VA Joins VFNH At Fall Fest

Fall Fest in East Wakfield celebrates community with its 6th fair.
After its inaugural success in 2013, the free family fun day initiated by VFNH Executive Director and associates at Woodman’s Corner with support from the Greater Wakefield Chamber returns again.

VFNH has taken a back seat over the years, but still maintains a presence at the event to meet its mission to Raise the Bar for Veterans service.

This year for 2018, VFNH invited Michael Bichrest from the Veterans Administration Outreach office to set up a table, consult with vets and distribute information.

Placed at the center of all the action, right at the entrance of Country Goods and Groceries, Bichrest was able to answer questions for several veterans and their spouses and send them in for some free ice cream.

“We helped four veterans begin the process of gaining their health care entitlements today and provided consultation and contacts for many more.” reports Bichrest.

Having a veteran service officer present at the Fall Fest has been a focal point for VFNH since they lead the charge in starting the event six years ago. “Helping veterans with VA benefits and entitlements, education, housing, employment and legal matters strengthens these military families and our community as a whole. If veterans can increase their household income, that can translate to more business in the marketplace.” says
Tara Sue Myers, Executive Director of the VFNH Veterans Law Project.

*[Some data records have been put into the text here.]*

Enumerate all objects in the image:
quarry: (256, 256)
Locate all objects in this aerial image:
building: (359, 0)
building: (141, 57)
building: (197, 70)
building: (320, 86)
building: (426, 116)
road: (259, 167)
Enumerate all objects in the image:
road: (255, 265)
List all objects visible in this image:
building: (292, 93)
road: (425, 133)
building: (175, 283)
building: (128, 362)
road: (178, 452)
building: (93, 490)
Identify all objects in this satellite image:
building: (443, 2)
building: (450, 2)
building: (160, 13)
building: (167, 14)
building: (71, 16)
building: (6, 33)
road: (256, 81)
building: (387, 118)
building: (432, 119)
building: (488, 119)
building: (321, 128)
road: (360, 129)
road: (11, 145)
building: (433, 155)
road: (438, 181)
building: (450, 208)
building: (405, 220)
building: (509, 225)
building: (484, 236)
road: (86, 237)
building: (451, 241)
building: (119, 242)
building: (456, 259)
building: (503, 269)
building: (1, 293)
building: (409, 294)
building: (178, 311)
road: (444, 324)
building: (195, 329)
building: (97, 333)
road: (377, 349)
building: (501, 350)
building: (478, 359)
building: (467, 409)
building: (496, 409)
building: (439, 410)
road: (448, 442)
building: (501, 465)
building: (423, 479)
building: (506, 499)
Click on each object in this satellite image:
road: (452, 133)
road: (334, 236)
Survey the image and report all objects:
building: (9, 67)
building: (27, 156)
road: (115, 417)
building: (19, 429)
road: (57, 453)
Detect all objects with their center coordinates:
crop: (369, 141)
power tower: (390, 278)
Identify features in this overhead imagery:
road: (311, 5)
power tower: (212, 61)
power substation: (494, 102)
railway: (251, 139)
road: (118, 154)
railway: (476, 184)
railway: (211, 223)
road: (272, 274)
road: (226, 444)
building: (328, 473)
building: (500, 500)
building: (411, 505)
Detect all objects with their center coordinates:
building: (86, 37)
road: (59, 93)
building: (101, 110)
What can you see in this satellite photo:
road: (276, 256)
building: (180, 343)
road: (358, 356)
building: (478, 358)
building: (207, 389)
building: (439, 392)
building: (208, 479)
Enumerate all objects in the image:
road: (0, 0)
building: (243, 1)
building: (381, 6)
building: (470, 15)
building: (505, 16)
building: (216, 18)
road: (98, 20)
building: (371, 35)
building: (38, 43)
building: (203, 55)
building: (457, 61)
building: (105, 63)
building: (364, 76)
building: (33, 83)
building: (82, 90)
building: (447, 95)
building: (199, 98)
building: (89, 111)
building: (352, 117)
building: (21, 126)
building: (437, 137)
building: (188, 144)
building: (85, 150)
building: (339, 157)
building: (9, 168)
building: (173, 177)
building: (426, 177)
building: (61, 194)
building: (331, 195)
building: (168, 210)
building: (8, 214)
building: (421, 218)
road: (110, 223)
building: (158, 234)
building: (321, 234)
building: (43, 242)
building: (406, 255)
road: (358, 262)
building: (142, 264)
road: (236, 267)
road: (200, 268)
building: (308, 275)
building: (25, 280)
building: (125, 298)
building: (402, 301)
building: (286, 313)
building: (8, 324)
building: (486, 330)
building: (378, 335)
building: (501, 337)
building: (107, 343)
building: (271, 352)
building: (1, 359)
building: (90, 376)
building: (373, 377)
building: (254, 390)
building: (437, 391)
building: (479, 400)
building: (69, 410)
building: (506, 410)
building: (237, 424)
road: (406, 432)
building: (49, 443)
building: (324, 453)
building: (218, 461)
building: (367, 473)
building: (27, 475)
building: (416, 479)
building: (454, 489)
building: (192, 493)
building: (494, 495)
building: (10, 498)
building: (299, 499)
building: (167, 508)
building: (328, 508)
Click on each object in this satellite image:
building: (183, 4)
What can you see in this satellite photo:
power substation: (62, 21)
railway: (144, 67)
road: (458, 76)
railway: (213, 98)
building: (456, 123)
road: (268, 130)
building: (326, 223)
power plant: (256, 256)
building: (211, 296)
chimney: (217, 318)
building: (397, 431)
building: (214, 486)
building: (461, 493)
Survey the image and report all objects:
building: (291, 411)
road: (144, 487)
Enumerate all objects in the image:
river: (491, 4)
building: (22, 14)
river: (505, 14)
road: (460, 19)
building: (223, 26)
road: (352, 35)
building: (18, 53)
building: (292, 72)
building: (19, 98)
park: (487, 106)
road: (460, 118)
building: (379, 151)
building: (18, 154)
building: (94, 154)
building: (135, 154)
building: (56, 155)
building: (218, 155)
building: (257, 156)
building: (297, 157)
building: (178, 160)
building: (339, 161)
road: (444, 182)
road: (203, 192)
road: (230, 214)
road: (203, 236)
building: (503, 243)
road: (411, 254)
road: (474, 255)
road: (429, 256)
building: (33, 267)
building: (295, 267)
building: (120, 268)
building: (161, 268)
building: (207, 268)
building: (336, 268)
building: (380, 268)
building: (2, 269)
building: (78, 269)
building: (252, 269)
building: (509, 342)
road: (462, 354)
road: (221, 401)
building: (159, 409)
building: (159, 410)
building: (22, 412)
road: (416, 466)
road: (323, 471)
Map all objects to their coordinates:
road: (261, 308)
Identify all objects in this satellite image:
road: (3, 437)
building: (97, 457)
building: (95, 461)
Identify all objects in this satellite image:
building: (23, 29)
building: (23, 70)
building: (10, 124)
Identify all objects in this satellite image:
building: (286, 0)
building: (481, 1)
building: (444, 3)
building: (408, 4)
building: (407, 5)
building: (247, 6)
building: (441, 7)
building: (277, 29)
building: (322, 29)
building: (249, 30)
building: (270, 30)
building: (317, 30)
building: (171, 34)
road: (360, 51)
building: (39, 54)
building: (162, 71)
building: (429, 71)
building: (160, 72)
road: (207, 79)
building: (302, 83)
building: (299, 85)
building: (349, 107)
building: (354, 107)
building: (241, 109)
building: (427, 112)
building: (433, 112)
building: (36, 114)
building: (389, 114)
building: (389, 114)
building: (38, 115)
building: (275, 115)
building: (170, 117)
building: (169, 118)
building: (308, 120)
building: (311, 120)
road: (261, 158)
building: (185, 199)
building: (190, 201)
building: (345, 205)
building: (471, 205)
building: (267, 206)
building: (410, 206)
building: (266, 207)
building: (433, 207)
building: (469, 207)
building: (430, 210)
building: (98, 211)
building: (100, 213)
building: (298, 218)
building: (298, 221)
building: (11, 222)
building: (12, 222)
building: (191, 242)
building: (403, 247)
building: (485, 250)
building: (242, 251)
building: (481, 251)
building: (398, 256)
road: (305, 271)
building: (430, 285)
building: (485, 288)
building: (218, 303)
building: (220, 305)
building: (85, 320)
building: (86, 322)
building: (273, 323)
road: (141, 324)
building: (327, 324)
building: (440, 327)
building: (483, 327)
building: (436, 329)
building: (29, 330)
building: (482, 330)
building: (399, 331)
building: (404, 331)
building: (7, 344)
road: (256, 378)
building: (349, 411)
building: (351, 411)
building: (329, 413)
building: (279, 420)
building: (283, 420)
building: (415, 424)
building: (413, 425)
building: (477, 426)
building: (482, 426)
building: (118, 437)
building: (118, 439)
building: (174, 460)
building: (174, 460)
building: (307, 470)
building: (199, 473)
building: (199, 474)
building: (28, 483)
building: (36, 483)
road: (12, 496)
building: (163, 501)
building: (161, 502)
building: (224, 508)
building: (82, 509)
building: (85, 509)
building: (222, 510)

“We did more outreach during this small village event over the course of 4 hours compared to many events at larger, more populated venues.” reports Bichrest.

The Veterans Foundation of NH, Inc. has been leading the charge for veteran service in Carroll County, New Hampshire where there are more veteran residents per capita than anywhere else in the state.

“Unfortunately, Carroll County has the fewest veteran services available compared to all other NH counties.” reported, Joe Moncher, then Bureau Chief for Community Based Military Programs for the Department of Health and Human Services to VFNH.

“We are going to continue to network, build and use our creativity to raise awareness for the real issues facing veterans and deliver viable solutions.” Myers asserts.

“Unlike the days of my father’s return from the Vietnam War, Veterans are better received and at least vocally supported. Soldiers who returned from Vietnam and Korea were either disrespected or ignored. That doesn’t happen so often today. Still yet, with all the camaraderie towards veterans now, a lot gets lost and wasted. It seems like everyone wants to be on the helping side. But that help needs to be real, relevant and actually useful. That’s what makes our programs unique. We are combat military families and we know what is needed.

Tara Sue and husband Ross Myers have been leading the veterans movement since 2002 when they launched a no-cost Web service for any veterans service organization to help prepare for return from the front. In 2005 the couple began establishing Veterans Law Projects to answer the unique need for veteran legal assistance.

The Veterans Law Project helps hundreds of veterans every year with legal consultation, support and pro bono representation. Veterans in need are referred to the VLP by the VA, DHHS, VFWs, Legions, Air National Guard Readiness groups, Easter Seals, Veterans Count and many more.

“Everything we do at VFNH beats away at the veteran suicide rate, health issues, and engages families and community. And we do it with more wit and grit than with money.”